Foto: DW/S. Schlindwein
Anti-retrovirais escassos
Desde que Judith Nakato começou a tomar os seus medicamentos, conseguiu voltar a trabalhar. Os comprimidos, chamados anti-retrovirais ou ARV, evitam que a SIDA se desenvolve totalmente. Os medicamentos são pagos pelo Fundo Global contra a SIDA. Mas Judith Nakato tem que deslocar-se a uma outra cidade a mais de cem quilómetros para receber a sua medicação, pois os medicamentos são escassos.
Foto: DW/S. Schlindwein
Pacientes estão moribundos
Olive Hasal de 50 anos emagreceu a pele e ossos. Ela respira com muito esforço e os olhos parecem cansados. Ela mostra o comprimido que está embrulhado num pano. "Este é o último", diz ela. Hasal já viu morrer o seu marido e as suas duas crianças.

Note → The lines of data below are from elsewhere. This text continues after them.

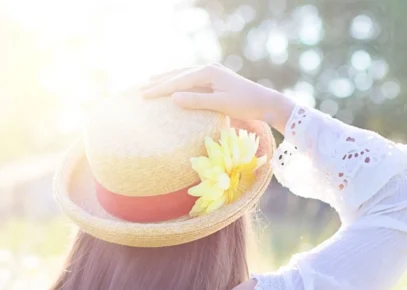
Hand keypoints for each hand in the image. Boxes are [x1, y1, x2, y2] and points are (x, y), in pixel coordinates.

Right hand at [142, 64, 294, 130]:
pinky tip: (174, 85)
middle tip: (141, 90)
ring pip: (184, 74)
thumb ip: (197, 101)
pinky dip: (180, 81)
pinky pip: (192, 78)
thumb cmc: (245, 105)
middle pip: (178, 74)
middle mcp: (208, 69)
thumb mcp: (220, 104)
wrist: (266, 102)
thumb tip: (173, 97)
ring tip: (151, 83)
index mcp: (208, 72)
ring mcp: (212, 72)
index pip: (178, 81)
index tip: (144, 96)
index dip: (160, 89)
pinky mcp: (216, 79)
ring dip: (168, 79)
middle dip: (159, 82)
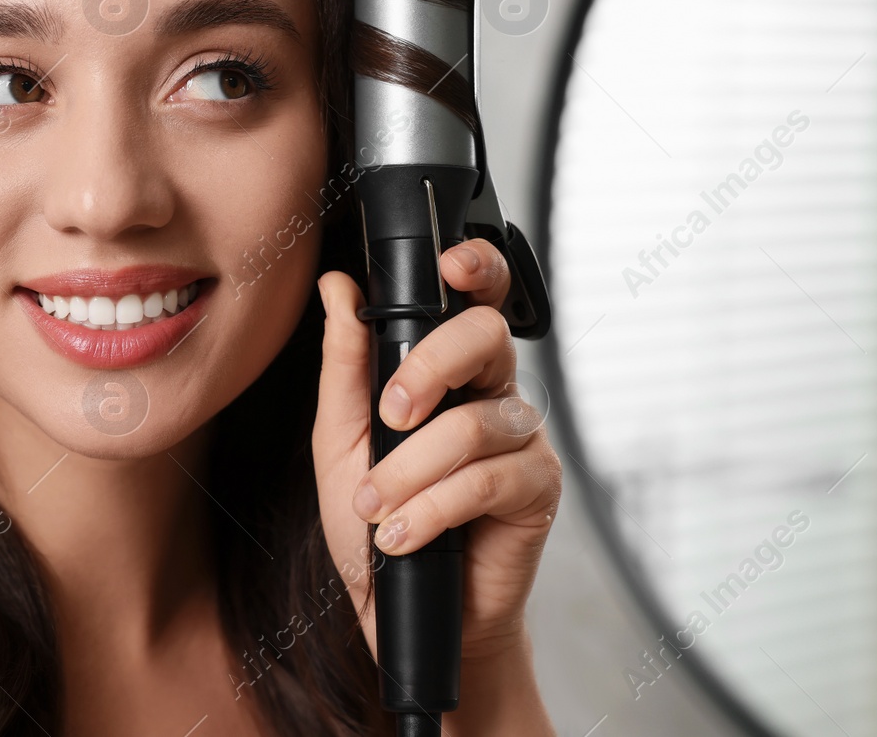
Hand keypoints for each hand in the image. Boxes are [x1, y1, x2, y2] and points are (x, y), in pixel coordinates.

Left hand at [311, 238, 562, 669]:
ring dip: (409, 472)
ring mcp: (521, 438)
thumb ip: (344, 364)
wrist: (399, 609)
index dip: (477, 268)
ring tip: (375, 509)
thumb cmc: (374, 522)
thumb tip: (338, 287)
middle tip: (389, 416)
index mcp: (450, 369)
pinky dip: (433, 510)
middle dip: (429, 368)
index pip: (477, 298)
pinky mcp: (538, 488)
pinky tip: (404, 535)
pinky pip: (489, 480)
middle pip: (486, 337)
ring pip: (474, 424)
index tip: (448, 267)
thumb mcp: (339, 440)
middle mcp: (493, 391)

Ela sabe que ela também vai morrer se ninguém for buscar os medicamentos na capital do distrito que fica a 140 quilómetros de distância.
Foto: DW/S. Schlindwein
Modelo contra a luta de SIDA?
Uganda foi considerado modelo da luta contra a SIDA: grandes somas de dinheiro foram doadas pela comunidade internacional. No início com sucesso: os casos de infeções diminuíram em cerca de dois terços a partir de 1990. Mas nos últimos dez anos, o número das infeções aumentou novamente.
Foto: DW/S. Schlindwein
Testes clínicos e pesquisas
Desde as primeiras tentativas de terapias em 1996, os habitantes foram usados para estudos de longo prazo. Kasensero é o laboratório das pesquisas globais da SIDA. O resultado da pesquisa mais recente: homens circuncidados reduzem o risco de infeção em 70 %. O Uganda aposta agora na circuncisão masculina para reduzir a propagação do HIV-SIDA.